Back to the list

Most Important Crypto Legal Updates of January 2020

31 January 2020 14:00, UTC
Denis Goncharenko

2020 has been going on for only one month now, but cryptocurrencies have already experienced massive changes in different countries. This article will be dedicated to talking about at least three of them.

Singapore updates crypto regulation

New legislation targeted towards encompassing the crypto industry has finally been released in Singapore. The new law dictates that any foreign crypto company willing to operate from Singapore and provide services on crypto products will now have the opportunity to do so with an official license.

Services that are affected by the regulation include but are not limited to trading, purchasing and selling crypto assets and offering other mediator services. It’s believed that the legislation is a part of a larger plan to build upon the already existing Payment Services Act.

Others believe that the regulation will be placed in order to better control and understand the different parts of the crypto market. For example, Singapore has been very involved with Bitcoin trading robots. Things such as the Bitcoin Evolution app have been trying to enter the market for months now with very little success (unless they avoid the government completely).

With the new legislation, these apps and services will be able to benefit the hectic Singaporean lifestyle, thus having the potential of becoming a daily tool for traders. However, it’s likely for the regulator to be extra careful about these features especially.

Iran licenses 1000 crypto miners

The government of Iran also decided that acquiring a license to mine cryptocurrencies should not be so hard in the country considering just how many people are ready to lunge at the opportunity.

The government has over 1000 crypto mining companies licenses in order to start operations right away. Some would say that this is a method to expand the already helpful crypto industry in the country, while others would say that it’s a desperate stunt to stay afloat during these challenging times with the United States.

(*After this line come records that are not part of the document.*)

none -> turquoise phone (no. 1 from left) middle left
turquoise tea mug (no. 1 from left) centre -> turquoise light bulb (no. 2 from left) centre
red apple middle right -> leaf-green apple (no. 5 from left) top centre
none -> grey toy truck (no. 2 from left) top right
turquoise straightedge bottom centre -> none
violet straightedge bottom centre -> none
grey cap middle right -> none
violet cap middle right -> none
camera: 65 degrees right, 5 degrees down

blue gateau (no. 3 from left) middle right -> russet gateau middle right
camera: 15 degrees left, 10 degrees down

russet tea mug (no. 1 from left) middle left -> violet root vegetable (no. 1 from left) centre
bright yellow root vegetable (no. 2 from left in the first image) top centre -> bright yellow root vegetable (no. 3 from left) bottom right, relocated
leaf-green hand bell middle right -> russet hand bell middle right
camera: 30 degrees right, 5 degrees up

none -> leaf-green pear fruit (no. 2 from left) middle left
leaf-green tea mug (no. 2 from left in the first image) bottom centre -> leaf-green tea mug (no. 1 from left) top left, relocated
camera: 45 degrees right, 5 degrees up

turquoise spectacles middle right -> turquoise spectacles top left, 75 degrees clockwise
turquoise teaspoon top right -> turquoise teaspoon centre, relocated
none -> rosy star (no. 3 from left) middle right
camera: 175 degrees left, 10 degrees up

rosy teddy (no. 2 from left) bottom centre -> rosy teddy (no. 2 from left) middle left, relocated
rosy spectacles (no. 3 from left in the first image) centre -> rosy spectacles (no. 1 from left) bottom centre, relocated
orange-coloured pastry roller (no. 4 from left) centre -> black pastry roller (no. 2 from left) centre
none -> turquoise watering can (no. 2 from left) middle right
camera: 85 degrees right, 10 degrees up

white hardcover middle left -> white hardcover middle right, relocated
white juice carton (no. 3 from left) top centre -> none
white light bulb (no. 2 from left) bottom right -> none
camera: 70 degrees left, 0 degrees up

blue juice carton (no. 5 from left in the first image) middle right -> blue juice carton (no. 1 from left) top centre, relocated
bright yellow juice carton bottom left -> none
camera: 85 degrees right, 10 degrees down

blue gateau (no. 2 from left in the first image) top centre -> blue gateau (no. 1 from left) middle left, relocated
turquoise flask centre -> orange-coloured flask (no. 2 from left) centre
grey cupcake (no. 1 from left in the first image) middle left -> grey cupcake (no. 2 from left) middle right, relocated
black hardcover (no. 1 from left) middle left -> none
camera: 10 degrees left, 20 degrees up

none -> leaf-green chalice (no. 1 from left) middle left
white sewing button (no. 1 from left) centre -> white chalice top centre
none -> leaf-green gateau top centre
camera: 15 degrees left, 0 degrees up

Crypto regulation commences in the EU

As mandated by the 5th Anti Money Laundering Directive, all EU member states have started regulating cryptocurrencies within their borders of jurisdiction. Companies located in the EU are now required to deliver accurate information on who they serve, how they transact their assets and how often they do so.

This is designed to avoid any additional cryptocurrency scams from occurring in the region and hopefully finding the funds that had already been stolen in the past. The Directive was almost universally approved by EU member states back in December 2019 and had been in preparation for much longer before that.

Besides this 5th AMLD, the European Securities and Markets Authority has also mentioned that cryptocurrencies will be their primary focus during 2020-22, which indicates that the regulator could bring trial legislation within the first half of its plan and later transition it into permanent law.